In rural and underserved communities — where the nearest veterinary referral center may be two hours away — these clinical compromises carry the sharpest consequences. A farmer whose livestock operation depends on a local mixed-practice veterinarian cannot simply redirect to a university teaching hospital. When the local practitioner steps back from controlled substance use, the animals in that community absorb the welfare deficit directly.
This is not a theoretical concern. It is a documented pattern that veterinary professional organizations have been raising with increasing urgency, and one that federal regulators have been insufficiently responsive to addressing.
What Targeted Reform Looks Like
The veterinary profession does not need — and should not be advocating for — the wholesale dismantling of controlled substance oversight. Diversion prevention and responsible prescribing frameworks serve legitimate public health purposes. The goal is not deregulation. The goal is a regulatory architecture that reflects the actual practice patterns, patient populations, and clinical contexts of veterinary medicine.
Several specific reforms deserve immediate advocacy attention.
First, the DEA should establish a practitioner-in-good-standing mobile registration pathway for itinerant and large-animal veterinarians, allowing a single registration to cover documented practice territories rather than fixed addresses. This would bring the registration framework into alignment with how rural veterinary care is actually delivered.

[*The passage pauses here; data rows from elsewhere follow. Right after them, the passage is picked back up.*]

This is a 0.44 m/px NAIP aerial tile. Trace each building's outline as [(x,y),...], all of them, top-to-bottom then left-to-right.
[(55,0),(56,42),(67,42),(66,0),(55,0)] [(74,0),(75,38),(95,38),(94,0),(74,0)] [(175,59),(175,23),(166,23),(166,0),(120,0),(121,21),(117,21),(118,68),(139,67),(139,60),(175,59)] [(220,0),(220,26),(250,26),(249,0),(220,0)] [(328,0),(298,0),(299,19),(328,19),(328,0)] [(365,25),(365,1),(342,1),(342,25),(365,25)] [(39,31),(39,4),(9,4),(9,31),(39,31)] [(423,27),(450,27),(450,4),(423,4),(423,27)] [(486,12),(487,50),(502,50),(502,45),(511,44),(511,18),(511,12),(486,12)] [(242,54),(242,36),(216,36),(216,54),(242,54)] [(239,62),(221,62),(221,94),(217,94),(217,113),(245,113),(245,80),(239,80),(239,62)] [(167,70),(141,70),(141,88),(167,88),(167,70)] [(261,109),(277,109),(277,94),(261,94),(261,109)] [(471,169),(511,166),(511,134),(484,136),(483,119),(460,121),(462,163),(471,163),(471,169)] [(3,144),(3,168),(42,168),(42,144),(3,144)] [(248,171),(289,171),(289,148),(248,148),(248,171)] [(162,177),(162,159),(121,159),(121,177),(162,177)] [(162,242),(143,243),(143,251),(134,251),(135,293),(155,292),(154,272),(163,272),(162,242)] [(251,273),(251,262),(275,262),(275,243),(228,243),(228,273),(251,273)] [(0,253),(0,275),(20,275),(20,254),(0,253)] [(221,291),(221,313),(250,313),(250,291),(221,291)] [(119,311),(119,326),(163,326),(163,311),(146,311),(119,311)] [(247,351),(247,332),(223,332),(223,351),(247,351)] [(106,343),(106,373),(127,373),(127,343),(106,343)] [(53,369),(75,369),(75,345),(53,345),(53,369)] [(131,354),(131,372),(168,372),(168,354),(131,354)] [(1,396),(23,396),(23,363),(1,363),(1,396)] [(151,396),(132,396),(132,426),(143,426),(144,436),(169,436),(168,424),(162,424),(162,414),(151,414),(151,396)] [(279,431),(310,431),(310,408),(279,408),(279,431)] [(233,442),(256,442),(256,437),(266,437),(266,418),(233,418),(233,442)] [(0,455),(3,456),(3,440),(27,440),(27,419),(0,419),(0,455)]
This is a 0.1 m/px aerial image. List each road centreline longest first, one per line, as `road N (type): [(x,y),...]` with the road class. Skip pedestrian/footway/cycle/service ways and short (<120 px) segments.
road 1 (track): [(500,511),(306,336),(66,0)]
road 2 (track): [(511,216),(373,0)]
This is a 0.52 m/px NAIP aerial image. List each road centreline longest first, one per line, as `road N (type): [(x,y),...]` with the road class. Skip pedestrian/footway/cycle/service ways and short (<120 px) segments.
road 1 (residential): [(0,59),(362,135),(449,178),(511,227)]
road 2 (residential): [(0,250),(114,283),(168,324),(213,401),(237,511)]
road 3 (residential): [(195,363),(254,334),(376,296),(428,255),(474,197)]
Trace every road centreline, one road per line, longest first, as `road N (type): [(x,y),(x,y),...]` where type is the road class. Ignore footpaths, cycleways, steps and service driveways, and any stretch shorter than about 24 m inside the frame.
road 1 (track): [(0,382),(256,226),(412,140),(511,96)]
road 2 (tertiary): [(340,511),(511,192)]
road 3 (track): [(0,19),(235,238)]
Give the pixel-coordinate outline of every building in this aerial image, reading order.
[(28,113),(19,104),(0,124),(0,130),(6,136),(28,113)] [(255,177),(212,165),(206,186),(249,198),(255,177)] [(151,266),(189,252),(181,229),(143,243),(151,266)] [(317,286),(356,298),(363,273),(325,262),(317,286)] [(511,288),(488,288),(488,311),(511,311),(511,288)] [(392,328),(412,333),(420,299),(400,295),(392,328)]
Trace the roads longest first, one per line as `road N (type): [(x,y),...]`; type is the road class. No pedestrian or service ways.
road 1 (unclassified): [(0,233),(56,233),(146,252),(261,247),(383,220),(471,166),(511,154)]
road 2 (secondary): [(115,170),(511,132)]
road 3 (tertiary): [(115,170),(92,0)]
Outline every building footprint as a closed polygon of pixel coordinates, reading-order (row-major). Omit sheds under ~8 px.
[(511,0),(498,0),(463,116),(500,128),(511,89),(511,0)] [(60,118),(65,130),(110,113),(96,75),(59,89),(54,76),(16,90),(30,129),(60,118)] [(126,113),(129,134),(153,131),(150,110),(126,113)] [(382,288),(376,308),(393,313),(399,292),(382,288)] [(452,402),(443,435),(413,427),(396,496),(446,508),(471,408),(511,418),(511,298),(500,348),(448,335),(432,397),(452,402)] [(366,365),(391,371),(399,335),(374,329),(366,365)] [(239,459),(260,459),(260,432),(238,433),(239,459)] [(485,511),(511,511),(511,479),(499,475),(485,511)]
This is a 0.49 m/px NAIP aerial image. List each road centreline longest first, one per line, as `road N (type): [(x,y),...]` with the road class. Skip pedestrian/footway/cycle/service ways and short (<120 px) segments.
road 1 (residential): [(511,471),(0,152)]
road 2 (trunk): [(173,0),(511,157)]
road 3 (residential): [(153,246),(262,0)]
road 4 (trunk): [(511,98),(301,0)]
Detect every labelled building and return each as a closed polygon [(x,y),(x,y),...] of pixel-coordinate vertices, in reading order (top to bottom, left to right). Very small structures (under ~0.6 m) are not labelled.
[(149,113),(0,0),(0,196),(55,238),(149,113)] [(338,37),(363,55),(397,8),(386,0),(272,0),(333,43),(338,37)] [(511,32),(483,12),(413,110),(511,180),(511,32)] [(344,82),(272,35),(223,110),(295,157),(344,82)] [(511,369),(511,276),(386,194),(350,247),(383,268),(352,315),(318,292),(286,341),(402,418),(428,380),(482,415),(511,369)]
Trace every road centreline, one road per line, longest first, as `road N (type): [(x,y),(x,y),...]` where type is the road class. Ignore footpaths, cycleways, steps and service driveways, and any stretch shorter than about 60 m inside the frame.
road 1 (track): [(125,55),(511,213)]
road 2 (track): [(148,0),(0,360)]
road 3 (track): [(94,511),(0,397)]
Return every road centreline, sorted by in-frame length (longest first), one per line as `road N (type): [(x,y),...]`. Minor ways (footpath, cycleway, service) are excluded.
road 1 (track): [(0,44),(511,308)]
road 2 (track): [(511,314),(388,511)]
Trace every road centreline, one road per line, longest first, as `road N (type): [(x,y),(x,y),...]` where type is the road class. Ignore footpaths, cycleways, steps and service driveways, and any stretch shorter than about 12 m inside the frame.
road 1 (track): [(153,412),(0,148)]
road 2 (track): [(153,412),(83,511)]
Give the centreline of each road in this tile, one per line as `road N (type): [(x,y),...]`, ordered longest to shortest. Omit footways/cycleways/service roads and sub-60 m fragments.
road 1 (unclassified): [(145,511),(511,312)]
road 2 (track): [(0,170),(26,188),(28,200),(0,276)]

Second, Congress should direct the DEA, in coordination with the American Veterinary Medical Association and relevant state veterinary medical associations, to conduct a formal review of PDMP requirements as applied to veterinary practice — with explicit authority to develop species-specific reporting exemptions for intraoperative and in-clinic administration that does not involve patient-held prescriptions.
Third, audit and enforcement protocols for veterinary registrants should be recalibrated to reflect the genuine diversion risk profile of veterinary practices, which differs substantially from retail pharmacy or high-volume human prescribing environments. Proportionate oversight is not the same as reduced oversight.
The Advocacy Imperative
These reforms will not materialize through passive hope. The DEA is a law enforcement agency, not a veterinary medicine stakeholder. Without sustained, organized professional advocacy, the agency's default posture will continue to treat veterinary practitioners as a subset of the broader controlled substance registrant population — subject to the same compliance architecture as a pain management clinic, regardless of clinical context.
VetPAC's role in this fight is to ensure that the veterinary profession's voice reaches the congressional committees that exercise oversight authority over DEA operations, and that it reaches them with the specificity, clinical credibility, and political consistency necessary to generate legislative action. That means building relationships with members of the House and Senate Judiciary Committees, engaging the DEA Diversion Control Division directly through formal comment processes, and coordinating with state veterinary associations to document and communicate the on-the-ground impact of the current framework.
The animals who depend on veterinary pain management cannot advocate for themselves. The practitioners who care for them are doing so under a compliance burden that was never designed with their patients in mind. Changing that requires a profession willing to make its case loudly, precisely, and persistently — and an advocacy infrastructure prepared to carry that case all the way to the hearing room.
The compliance trap is real. The exit from it runs through Washington.